• Requirement:
Filter the entries and keep only the lines where the string "html" appears.

• Input for this task:
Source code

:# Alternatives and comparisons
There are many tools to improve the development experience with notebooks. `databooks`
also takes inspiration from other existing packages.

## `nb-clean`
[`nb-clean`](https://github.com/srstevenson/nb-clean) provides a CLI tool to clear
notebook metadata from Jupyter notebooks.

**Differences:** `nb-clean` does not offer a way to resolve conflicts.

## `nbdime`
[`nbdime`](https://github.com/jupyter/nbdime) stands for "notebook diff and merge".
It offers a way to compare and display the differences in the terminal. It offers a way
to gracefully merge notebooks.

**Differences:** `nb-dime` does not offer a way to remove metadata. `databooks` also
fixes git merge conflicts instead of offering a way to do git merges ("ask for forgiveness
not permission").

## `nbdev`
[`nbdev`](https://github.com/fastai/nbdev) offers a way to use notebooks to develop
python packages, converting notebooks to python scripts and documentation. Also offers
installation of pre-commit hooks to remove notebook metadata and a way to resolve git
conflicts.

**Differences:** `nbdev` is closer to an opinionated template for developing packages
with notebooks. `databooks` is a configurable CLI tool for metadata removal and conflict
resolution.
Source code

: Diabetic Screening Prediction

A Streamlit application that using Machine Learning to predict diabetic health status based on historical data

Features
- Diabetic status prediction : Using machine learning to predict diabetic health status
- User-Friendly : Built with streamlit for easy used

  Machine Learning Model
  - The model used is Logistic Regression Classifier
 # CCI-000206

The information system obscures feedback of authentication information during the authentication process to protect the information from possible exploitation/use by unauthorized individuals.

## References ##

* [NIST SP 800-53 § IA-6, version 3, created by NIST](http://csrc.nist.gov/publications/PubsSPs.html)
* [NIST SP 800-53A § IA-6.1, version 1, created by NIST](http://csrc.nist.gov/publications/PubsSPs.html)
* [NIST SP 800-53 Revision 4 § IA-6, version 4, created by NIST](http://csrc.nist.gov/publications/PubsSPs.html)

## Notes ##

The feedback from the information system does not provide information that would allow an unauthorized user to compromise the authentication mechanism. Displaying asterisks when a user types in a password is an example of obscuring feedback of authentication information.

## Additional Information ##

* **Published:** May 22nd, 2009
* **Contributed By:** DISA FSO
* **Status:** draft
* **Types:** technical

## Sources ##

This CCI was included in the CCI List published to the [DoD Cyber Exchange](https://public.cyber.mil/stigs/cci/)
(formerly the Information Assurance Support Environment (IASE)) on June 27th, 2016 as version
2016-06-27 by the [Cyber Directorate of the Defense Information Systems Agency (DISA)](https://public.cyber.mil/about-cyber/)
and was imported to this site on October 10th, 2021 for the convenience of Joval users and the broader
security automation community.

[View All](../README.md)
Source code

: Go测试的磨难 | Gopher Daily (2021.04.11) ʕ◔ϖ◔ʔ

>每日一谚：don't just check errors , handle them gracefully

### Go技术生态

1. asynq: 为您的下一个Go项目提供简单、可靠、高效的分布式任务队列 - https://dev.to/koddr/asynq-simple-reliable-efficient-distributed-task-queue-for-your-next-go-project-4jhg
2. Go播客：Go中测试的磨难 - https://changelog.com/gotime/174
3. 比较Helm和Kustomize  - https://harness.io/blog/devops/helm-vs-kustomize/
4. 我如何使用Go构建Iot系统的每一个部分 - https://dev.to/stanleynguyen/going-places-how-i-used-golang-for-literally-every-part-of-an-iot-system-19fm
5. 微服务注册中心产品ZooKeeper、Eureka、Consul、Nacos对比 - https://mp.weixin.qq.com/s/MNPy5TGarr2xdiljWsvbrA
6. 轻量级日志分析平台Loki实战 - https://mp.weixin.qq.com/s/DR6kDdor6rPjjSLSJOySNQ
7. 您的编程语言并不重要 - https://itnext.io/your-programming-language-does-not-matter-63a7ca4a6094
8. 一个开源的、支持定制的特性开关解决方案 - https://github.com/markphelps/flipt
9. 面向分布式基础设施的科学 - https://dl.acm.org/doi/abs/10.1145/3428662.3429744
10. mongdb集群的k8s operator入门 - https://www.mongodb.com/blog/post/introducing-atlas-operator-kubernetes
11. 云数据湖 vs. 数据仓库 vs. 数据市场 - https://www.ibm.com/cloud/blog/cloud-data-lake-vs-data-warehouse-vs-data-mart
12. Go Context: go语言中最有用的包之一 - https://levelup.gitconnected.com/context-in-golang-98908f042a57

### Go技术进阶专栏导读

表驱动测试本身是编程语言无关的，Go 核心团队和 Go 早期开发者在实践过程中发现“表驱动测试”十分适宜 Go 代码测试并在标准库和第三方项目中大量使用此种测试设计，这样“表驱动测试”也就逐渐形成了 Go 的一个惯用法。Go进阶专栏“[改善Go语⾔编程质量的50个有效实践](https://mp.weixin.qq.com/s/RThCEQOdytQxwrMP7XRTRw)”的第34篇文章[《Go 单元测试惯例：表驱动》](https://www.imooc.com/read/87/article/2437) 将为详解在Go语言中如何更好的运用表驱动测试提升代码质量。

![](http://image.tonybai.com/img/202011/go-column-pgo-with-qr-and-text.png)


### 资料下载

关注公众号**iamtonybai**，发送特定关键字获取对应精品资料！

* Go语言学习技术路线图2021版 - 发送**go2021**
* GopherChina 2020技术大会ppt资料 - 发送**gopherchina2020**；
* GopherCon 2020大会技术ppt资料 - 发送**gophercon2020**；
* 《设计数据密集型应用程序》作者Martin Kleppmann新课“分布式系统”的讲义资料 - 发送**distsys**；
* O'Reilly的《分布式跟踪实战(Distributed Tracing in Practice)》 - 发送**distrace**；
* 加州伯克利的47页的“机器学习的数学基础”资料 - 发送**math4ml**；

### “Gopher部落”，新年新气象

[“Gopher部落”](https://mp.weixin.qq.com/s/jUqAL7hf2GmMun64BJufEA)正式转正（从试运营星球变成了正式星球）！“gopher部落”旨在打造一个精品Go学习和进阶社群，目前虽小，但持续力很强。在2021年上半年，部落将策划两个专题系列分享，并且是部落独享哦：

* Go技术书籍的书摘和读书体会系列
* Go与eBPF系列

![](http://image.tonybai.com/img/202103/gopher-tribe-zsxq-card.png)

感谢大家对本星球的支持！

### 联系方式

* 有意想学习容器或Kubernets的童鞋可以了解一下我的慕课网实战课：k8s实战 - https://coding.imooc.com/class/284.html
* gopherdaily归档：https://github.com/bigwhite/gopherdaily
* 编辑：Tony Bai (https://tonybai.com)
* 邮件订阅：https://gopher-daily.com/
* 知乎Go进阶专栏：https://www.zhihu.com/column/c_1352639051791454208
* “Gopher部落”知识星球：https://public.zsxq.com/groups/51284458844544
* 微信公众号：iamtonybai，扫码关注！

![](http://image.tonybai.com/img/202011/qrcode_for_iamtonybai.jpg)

• Written answer:
* [NIST SP 800-53 § IA-6, version 3, created by NIST](http://csrc.nist.gov/publications/PubsSPs.html)
* [NIST SP 800-53A § IA-6.1, version 1, created by NIST](http://csrc.nist.gov/publications/PubsSPs.html)
* [NIST SP 800-53 Revision 4 § IA-6, version 4, created by NIST](http://csrc.nist.gov/publications/PubsSPs.html)
* 有意想学习容器或Kubernets的童鞋可以了解一下我的慕课网实战课：k8s实战 - https://coding.imooc.com/class/284.html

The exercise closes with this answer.